▸ FRAGEN
- a) Was haben die Bürger laut dem Text über Libyens Weg zu einer Verfassung am Donnerstag, dem 20.02.2014, gewählt?
- b) Sammle aus den Einträgen jede Zeile, in der die Zeichenfolge „Abril“ vorkommt.

Libyens steiniger Weg zu einer Verfassung
20. Februar 2014Drei Jahre nach dem Beginn der Revolution gegen Diktator Muammar al-Gaddafi herrscht in Libyen immer noch Chaos. Separatisten blockieren die Ölausfuhren, der Vize-Industrieminister wurde erschossen, Regierung und Parlament sind vom Dauerstreit gelähmt. Zusätzlich machen Milizen viele Orte unsicher. Anders als die Nachbarstaaten Ägypten und Tunesien, wo 2011 ebenfalls die Langzeit-Herrscher stürzten, hat Libyen noch nicht einmal eine neue Verfassung. Um das zu ändern, haben die Bürger an diesem Donnerstag (20.02.2014) eine verfassungsgebende Versammlung gewählt. Ob das zur langfristigen Beruhigung der Lage beiträgt, ist jedoch fraglich. Mehrere Abstimmungsbüros wurden am Wahltag von Extremisten angegriffen. Sprengsätze verursachten Sachschäden, meldeten libysche Behörden.

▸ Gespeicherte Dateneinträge
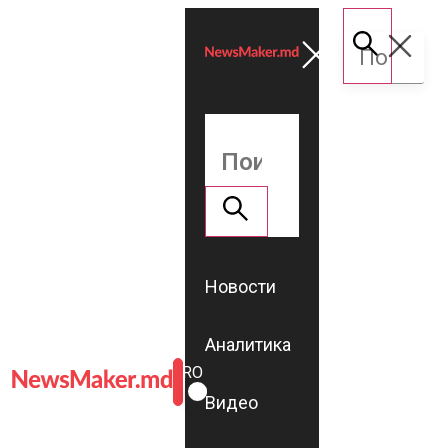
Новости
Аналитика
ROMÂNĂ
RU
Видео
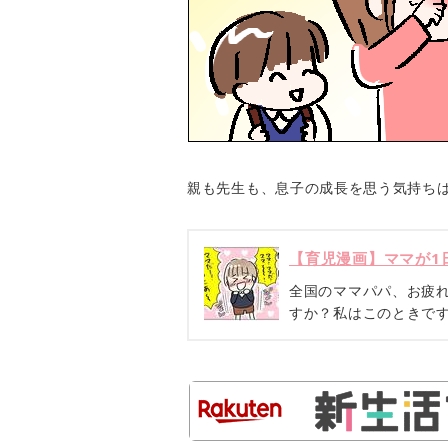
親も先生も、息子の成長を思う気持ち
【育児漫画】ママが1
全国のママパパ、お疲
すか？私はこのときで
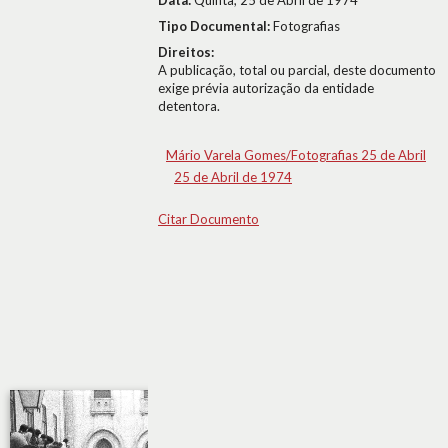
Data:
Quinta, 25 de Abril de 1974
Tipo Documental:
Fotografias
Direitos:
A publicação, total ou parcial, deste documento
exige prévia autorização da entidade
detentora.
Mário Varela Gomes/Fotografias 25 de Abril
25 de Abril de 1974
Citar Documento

--

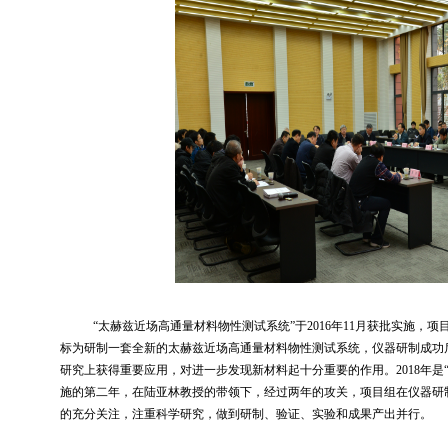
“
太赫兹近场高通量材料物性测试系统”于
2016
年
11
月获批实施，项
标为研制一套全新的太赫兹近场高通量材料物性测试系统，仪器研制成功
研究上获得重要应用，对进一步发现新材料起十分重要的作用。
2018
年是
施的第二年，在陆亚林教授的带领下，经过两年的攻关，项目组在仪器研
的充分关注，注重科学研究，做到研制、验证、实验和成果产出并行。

▸ LÖSUNGEN
- a) Eine verfassungsgebende Versammlung.

- b)
Quinta, 25 de Abril de 1974
Mário Varela Gomes/Fotografias 25 de Abril
25 de Abril de 1974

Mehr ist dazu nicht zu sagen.